→ **Document section**
* Begin *

# Jet's Story



## betelguese (Dec 10, 2005)

I don't know if this is the right board or not, but I thought I'd share the full story of my feral pigeon, Jet. This is sort of a journal that I did. By the way, my avatar is a picture of him.	

I found Jet on November 13th, 2005. He was almost starved to death. I could see the outline of his skeleton. He was in a parking lot near a building. High above him was a window. He was lying on his back, so still I thought he was dead at first. It wasn't until he cooed pitifully at me that I knew he was alive. I walked home with Jet in my arms, praying that he would live. I put him in a large cardboard box, the kind they use for T.V.s, but first I put a large heating pad in the bottom and set it on low, and then I covered it with a couple of soft fuzzy towels. I gave him water, but no seed just yet because I didn't have any. Also, I had a strong feeling that he should not have food until he drank some water. I don't know why I felt this, but I had only 1 thing on my mind : keep him warm and hydrated.

* End *

→ **Recorded information**
* Begin *

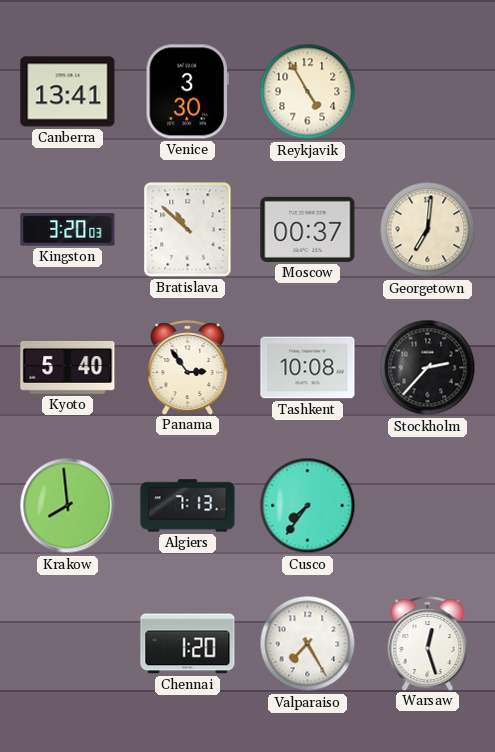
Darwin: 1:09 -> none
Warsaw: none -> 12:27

* End *

→ **Jobs**
A: In the post about Jet, why did the writer give him water but no seed at first? Answer in one to three sentences.
B: Say whether each statement agrees with the post about Jet, answering yes or no and quoting the deciding words: (i) Jet was found lying in a parking lot. (ii) The writer drove Jet home. (iii) The writer's avatar is a picture of Jet.
The lines are separate material, apart from the text.

→ **Results for each task**
A: The writer had no seed on hand and also had a strong feeling that Jet should not eat until he had drunk some water. The writer's only aim was to keep him warm and hydrated.

B:
(i) Yes: "He was in a parking lot near a building."
(ii) No: "I walked home with Jet in my arms"
(iii) Yes: "my avatar is a picture of him."